I was at the stereo store today and was amazed to find that I could buy a middle range receiver or mid-range speakers for approximaterly the same price that I had in the early eighties-which means they have actually dropped in price over that time period. With an average inflation rate of just 2-3% they should have doubled in the last 25 years. While Pat Buchannon has some good ideas, in some areas, if you look in the dictionary under xenophobe you'll see Pat's photo. American know-how and can-do is still keeping us on top; our productivity continues to lead the world. Also, Americans lead the world in number of hours worked-not because they have to, but because they want to. What other country comes close to us in per-capita boat ownership? It's us and everyone else is second. I'll bet anyone who cares to that US productivity will lead the world 5 years from now and 10 years, 15 years, pick your time frame.

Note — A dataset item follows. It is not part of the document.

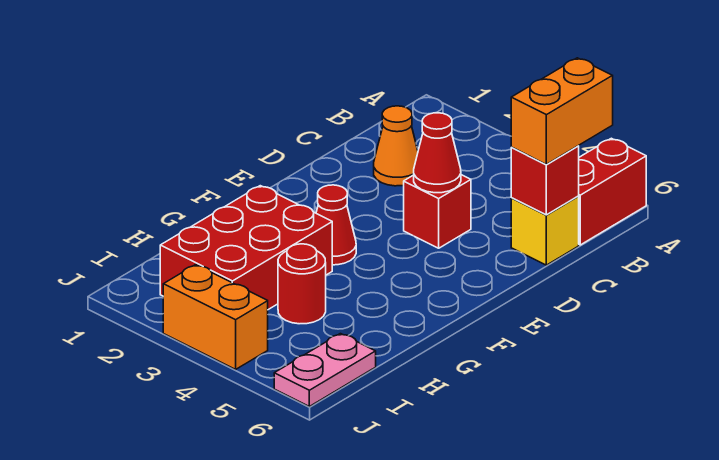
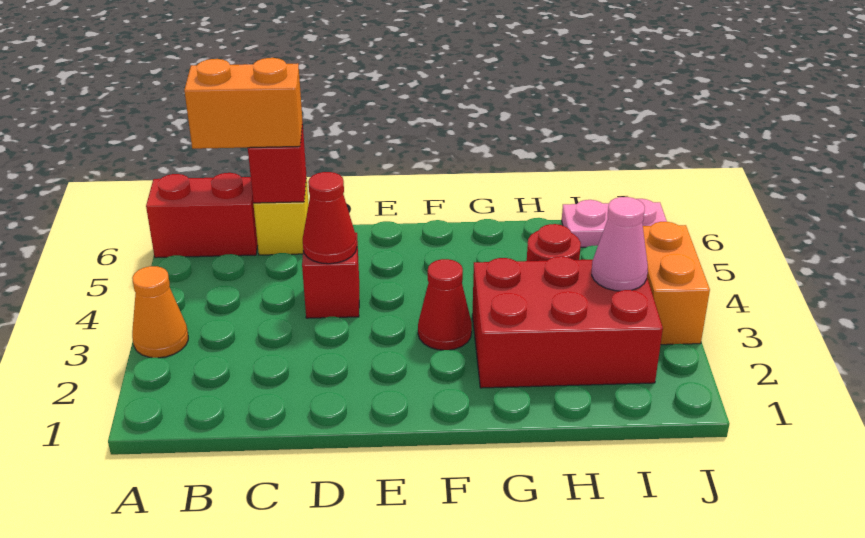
orange 1x1 cone [374,106,418,186] -> orange 1x1 cone moved to [132,266,188,358]
none -> pink 1x1 cone [592,197,648,291]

The same people who were worried about our unproven troops and weapons going up against the 5th largest standing army in the world, a battle hardened army with proven Soviet supplied technology, in the form of Iraq in the Persian Gulf war, are now worried about Chinese submarines. Their tears of anxiety had not even dried by the time Stormin' Norman had the whole group wrapped up or running for home. The US Navy is far and away the most dominant maritime force ever assembled. The Royal Navy, in it's heyday, cannot rival the force globally projected today by our fleet. The dominant position is such that no adversarial nation is even attempting to build a fleet to challenge American seapower. The last nation to try has it's efforts rusting at the docks of Murmansk and Vladivostok.
Rest easy pollyanna, the US economy (and the US Navy) are in better shape than at any time since WWII.